● **Consigne 1**: Recopiez, dans le texte sur la civière hélitreuillable de l'Alouette III, le passage commençant par « La survie de » et se poursuivant jusqu'à « conscience de cela. ».

═══ Extrait proposé

Même si l’idée de rentrer une civière hélitreuillage à bord des hélicoptères de grand modèle de la
marine nationale ou de l’armée de l’air était déjà réalisée depuis plusieurs années, rien n’existait pour les Alouette III.
En matière de secours héliporté, on peut établir plusieurs degrés d’importance en fonction des missions. Certaines, sont classées en sauvetage ou en secours, en mission d’assistance ou en simple transport. Il est possible de démontrer leurs différences, même si certaines d’entre elles peuvent parfois présenter quelques nuances ou similitudes.
La survie de chaque personne secourue est primordiale. Les conditions dans lesquelles les victimes sont secourues apparaissent dès les premières années de secours par hélicoptère, avec le souci d’une constante amélioration, car elles ont une incidence pour que leur rétablissement soit complet.
Suite à l’arrivée des Alouette III au sein des Bases dévolues au secours en montagne, et dès l’approche des années 70,
l’un des responsables de la formation des équipes de secours en montagne des CRS prend conscience de cela.
Il sait qu’entre l’action des sauveteurs au sol et celui de l’hélicoptère, il manque encore un maillon indispensable à la rapidité d’une évacuation convenable des victimes. Raison pour laquelle, il s’attelle à inventer une civière susceptible de pouvoir être hélitreuillée et installée dans la foulée, en plein vol, à bord de l’Alouette III. Le premier à réaliser cette innovation fut Sauveur PIGUILLEM qui, après toute une carrière au service du secours en montagne, puis âgé de 83 ans, nous quitta il y a un an, le 22 janvier 2018.

══════
═══ Données fournies

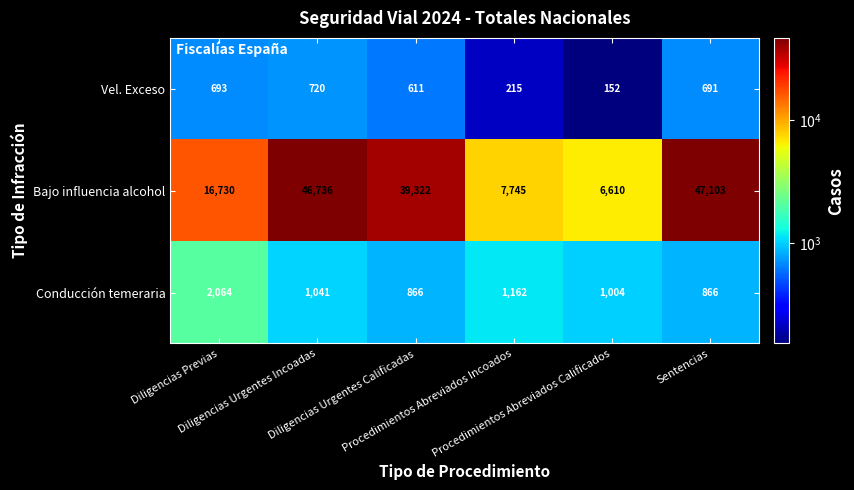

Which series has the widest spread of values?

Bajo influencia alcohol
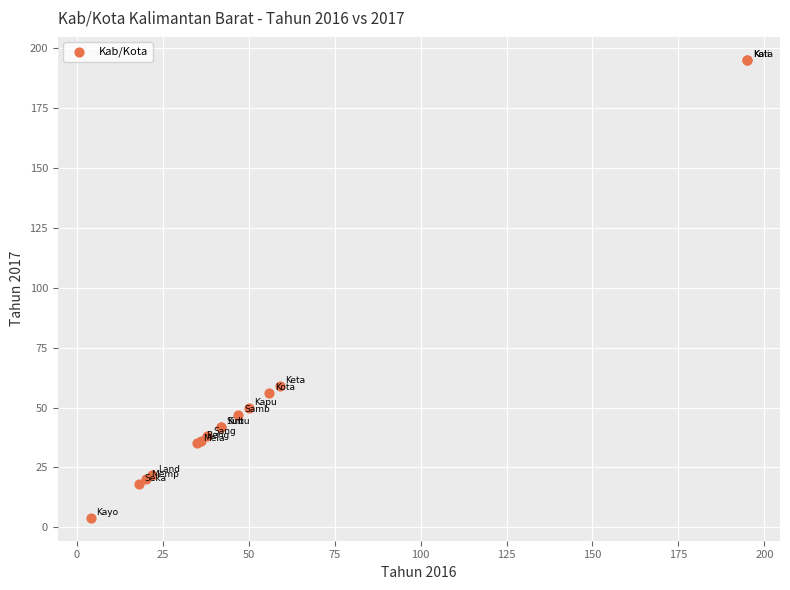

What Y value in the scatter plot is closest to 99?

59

══════

● **Consigne 2**: Reproduisez à l'identique les lignes de données, de celle qui contient « Bajo influencia alcohol » jusqu'à la dernière ligne de données, toutes deux incluses. Omettez les images dans votre réponse.

● **Corrigé rédigé 1**:
La survie de chaque personne secourue est primordiale. Les conditions dans lesquelles les victimes sont secourues apparaissent dès les premières années de secours par hélicoptère, avec le souci d’une constante amélioration, car elles ont une incidence pour que leur rétablissement soit complet.
Suite à l’arrivée des Alouette III au sein des Bases dévolues au secours en montagne, et dès l’approche des années 70,
l’un des responsables de la formation des équipes de secours en montagne des CRS prend conscience de cela.

● **Corrigé rédigé 2**:
Bajo influencia alcohol

What Y value in the scatter plot is closest to 99?

59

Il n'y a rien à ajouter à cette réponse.